Hey all, Sam and David here.
Okay, so today has been an interesting day. I was peeling potatoes for lunch and the peeler went a little wild and I ended up peeling off a bit of my pinkie finger (non-dominant hand, thankfully enough). But it is certainly making typing a bit difficult…and David had to finish making lunch for me. I’m thankful he was willing to step in, since I was trying to make him lunch before he had to go to work.
Anyway, while we ate, we talked over our thoughts for the book we’re discussing today for the Tabletop Tuesday post. It’s a wonderfully useful book by a company I’ve collected quite a number of products from. Of course we’re talking about Kobold Press. We have most of their books, and have backed quite a few Kickstarters by them.
Today’s TTRPG focused post is for one of Kobold Press’s most recent Kickstarter projects: the Campaign Builder: Cities & Towns book. So let’s go ahead and jump into it.
A Homebrewer’s Guide to Fantasy Cities!
Campaign Cities & Towns provides a complete toolkit to create, expand, and enhance the cities and towns in your 5th Edition game, whether running an established setting or working with an original or homebrew setting. From guilds to temples, and from useful NPCs to wild tables of plots and rumors, this tome strengthens and expands your game’s world immediately.
Campaign Cities & Towns brings you everything you
•City character sheets to help build and track your settlements
•Guidance on all aspects of urban planning, from trade goods to architecture
•NPCs, rulers, guilds, and cults to populate your metropolis
•New character options to help urban heroes survive and thrive
•A bounty of tables, from menu generators to public events
Start building better cities today!
In short, we really like this book, and think it will be incredibly useful to both of us in a myriad of ways.
This book is broken down into five chapters, each with a focus on an element of building a city or town, and honestly this is a book that will work nicely for GMs working on worldbuilding for a campaign as well as authors building a world for a story.
Chapter 1 is all about City Planning, asking about the age, primary function, trade goods, size and population, government structure, and impact and purpose of magic within a city.
Chapter 2 is Anatomy of a City, and goes into geography and climate, mapping the city, architecture and how it can reflect the age, technology, climate, and culture of the city, and actually gives some details about certain districts (docks, government, guards, market, religious, residential).
Chapter 3 is City Inhabitants, and so it goes through things like rulers and city officials, nobility, guilds and other organizations such as adventuring companies, city watch, cults, and secret societies, while also covering information for henchmen and hirelings, as well as monstrous city inhabitants.
Chapter 4 is City Campaigns, and this particular chapter is one that is more focused on TTRPGs but with a little work can be adapted for creative writing as well.
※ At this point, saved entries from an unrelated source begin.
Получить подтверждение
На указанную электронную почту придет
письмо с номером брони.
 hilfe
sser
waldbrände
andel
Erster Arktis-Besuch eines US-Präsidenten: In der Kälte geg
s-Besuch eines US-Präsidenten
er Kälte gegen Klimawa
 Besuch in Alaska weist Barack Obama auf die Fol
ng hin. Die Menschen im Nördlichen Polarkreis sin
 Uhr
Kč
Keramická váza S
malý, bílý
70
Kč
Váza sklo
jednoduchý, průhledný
This chapter talks about quest hubs, crime and punishment, restocking supply, types of encounters, earning rewards, and how to incorporate themes, handle logistics, and structure urban campaigns.
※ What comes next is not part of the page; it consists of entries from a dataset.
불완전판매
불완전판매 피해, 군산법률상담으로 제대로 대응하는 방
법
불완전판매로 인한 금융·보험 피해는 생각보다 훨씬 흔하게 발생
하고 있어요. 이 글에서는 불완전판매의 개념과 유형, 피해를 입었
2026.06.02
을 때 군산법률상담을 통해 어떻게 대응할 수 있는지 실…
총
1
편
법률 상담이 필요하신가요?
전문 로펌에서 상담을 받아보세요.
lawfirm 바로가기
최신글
Chapter 5 is City Heroes, and covers owning property, titles and privileges, contacts, relationships and favors, and then breaks down backgrounds and some class options for 5e gameplay, as well as including some spells and magic items.
Finally, there is an Appendix that gives you some naming tables, encounters, battle maps, and examples of town and metropolis growth.
David is already planning on utilizing this to help build up some of the towns & cities for an upcoming campaign we’re doing with some friends. And Sam is definitely using this book to help flesh out some of the cities in her fantasy novels, although it will be used in future for campaigns.
Honestly I’m just hoping that Kobold Press makes more books and turns this into a Campaign Builder series. Sure, they are no longer creating their content for 5e, but considering a lot of the content is generalized, I’m sure it will translate well. The main connections to 5e are in the design of the backgrounds, class options, and some of the magic items and spells. This Cities & Towns book is pretty darn great, and I’d love to see it expand to more campaign building options…so wilderness options would be nice, and maritime details, and even bigger scale campaign building such as countries, worlds, planes, etc.
We can definitely say that we’d recommend this for folks trying to build a city for tabletop games or for books. It definitely has some useful information and charts, and it is full of different things to think about when creating settlements for the characters to explore.
Well, that is all from us for today. Thank you so much for stopping by, and we’ll be back soon with more geeky content.